2023 Mar 26 - French Protests

The clocks are going back this weekend, which means that commuters on Southern Rail might be lucky enough to see the trains turn up 20 minutes early. Unfortunately it's a busy weekend for staff at Windsor Castle where gardening team will have to rotate all the sundials by 15 degrees

There was the inquiry into Partygate, setting out to determine whether Boris was suitable to manage a party, whether it be the the Conservative Party or that other one with all the wine

Anger in cheshire after a woman was buried at the wrong grave. I can't blame the husband for being angry at the gravedigger, I bet he lost the plot

Somewhere else that lost the plot this week was France and Paris especially where it's just been a constant orgy of destruction with protestors taking to the streets to protest the government. I saw a baker being interviewed and he said that his mother's sister was very angry, something about a cross aunt. Officially, the protesting is about the government's decision to raise the retirement age from 62 to 64 but in reality there's a lot of other things going on here, from how much the sanitation workers get paid to the price of fuel and then you have the farmers enviously seeing what just happened across the border in Holland where there Farmer–Citizen Movement managed to somehow go from one seat to becoming the largest party in the upper chamber.

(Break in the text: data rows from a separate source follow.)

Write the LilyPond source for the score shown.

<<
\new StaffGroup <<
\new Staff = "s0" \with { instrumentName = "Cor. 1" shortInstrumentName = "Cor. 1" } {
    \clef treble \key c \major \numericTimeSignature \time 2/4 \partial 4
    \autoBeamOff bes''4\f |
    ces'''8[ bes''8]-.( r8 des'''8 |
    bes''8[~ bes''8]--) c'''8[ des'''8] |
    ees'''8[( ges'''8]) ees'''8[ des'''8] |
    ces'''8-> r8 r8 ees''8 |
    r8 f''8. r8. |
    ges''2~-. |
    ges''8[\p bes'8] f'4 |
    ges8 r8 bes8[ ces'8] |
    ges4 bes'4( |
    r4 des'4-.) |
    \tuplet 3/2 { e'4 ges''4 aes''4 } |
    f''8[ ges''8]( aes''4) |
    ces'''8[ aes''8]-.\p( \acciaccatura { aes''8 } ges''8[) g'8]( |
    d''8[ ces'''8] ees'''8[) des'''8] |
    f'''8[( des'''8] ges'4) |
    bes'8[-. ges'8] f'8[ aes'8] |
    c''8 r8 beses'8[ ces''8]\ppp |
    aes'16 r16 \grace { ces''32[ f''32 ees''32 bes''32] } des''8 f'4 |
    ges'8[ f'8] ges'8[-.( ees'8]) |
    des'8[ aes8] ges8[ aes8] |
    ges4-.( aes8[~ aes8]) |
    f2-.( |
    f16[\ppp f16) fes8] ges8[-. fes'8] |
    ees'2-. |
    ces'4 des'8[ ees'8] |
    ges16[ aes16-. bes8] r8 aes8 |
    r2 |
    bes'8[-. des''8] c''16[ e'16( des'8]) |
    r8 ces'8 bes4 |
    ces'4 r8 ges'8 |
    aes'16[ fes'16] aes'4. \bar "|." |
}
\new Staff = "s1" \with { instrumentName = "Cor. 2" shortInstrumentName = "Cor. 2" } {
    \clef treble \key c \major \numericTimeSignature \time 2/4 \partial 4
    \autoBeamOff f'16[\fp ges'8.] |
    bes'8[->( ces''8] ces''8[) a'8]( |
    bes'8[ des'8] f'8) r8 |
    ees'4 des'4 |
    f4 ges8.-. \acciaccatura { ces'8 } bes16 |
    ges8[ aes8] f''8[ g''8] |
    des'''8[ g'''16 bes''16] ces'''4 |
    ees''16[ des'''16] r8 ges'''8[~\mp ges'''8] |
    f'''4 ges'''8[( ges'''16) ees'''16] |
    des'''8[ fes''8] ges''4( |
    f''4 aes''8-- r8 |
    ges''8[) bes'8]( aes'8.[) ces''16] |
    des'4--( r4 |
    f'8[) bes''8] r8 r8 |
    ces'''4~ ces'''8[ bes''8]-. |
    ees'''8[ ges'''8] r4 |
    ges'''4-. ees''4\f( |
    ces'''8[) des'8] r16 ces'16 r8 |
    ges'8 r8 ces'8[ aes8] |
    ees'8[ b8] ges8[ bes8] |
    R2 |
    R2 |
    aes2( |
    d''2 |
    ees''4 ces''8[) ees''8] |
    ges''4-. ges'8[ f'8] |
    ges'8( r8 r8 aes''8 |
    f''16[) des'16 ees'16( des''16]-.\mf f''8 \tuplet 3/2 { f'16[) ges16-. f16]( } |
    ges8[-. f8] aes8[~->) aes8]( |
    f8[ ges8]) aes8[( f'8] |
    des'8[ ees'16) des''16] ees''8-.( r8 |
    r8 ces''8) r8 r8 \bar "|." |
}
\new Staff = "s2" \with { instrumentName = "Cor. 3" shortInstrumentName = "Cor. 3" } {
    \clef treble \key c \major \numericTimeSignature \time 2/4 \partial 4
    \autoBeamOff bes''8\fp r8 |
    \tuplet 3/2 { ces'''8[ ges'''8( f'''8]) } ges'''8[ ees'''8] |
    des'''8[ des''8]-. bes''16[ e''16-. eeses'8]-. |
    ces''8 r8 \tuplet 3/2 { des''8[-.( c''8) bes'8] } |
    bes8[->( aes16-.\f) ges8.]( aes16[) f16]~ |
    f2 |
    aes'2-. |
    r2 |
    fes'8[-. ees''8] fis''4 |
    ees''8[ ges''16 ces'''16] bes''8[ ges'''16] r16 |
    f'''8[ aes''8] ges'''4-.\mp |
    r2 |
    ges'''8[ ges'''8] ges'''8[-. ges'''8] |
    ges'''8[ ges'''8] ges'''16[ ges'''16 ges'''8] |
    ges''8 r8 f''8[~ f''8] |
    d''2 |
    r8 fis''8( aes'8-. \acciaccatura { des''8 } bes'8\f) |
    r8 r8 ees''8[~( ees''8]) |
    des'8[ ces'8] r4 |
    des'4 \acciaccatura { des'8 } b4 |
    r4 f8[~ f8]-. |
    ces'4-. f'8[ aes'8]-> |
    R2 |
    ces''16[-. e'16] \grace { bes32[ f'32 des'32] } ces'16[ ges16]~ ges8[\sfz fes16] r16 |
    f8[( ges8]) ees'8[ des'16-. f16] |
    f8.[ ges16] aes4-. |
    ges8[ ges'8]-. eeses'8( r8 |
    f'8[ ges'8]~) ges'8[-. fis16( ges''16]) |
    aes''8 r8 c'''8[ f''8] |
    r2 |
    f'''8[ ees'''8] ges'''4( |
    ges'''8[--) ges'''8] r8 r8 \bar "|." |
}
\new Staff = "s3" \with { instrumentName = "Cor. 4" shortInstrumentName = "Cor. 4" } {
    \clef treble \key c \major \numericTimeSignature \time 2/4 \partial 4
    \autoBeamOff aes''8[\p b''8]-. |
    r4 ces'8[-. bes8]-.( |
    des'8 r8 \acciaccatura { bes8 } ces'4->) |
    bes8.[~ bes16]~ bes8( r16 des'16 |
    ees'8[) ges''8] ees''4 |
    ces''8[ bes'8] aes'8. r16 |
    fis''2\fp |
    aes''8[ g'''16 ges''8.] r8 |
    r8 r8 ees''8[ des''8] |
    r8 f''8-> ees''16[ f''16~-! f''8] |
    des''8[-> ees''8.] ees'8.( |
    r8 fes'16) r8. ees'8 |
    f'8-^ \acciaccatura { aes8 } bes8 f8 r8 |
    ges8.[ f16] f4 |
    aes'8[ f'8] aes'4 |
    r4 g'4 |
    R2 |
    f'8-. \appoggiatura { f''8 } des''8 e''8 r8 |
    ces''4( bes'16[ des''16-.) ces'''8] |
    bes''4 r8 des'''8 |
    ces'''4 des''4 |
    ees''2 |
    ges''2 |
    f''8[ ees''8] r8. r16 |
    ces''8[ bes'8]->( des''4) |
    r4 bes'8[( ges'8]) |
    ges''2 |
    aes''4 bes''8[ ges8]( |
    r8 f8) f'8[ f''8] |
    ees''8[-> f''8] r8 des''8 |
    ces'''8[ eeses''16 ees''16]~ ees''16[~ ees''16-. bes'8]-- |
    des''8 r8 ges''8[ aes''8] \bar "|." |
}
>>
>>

But back to France. Charles de Gaulle said "How can anyone govern a nation that has two hundred and forty-six different kinds of cheese?" The answer in this case is a little part of the French Constitution, 49 subsection 3, which gives the President almost absolute power to push through laws unless the parliament votes to dissolve the assembly in protest. It's the power that De Gaulle himself designed for handling the Algerian crisis in the 60s and in this case they weren't keen to bring down the government over what would a common sense issue in most countries. Although it is of course not the same as other countries. They eat snails, for instance, largely I think due to a misunderstanding about it not being fast food. And the started building the Eiffel Tower but seemingly never finished it because the last time I visited, it looked like it still had a huge metal scaffolding around it. You also have its history as a hotbed of multiple revolutions although I was once told that you should never joke about French history because it is nothing to Lafayette. You can keep these jokes by the way, they're french and therefore royalty free. As to the protestors, best of luck to them I guess but if they don't like President Macron, they should maybe have not voted him in, twice. One other piece of advice I'll give out is that if you get arrested and want to escape, try shouting angrily in German, that seems to work from what I hear.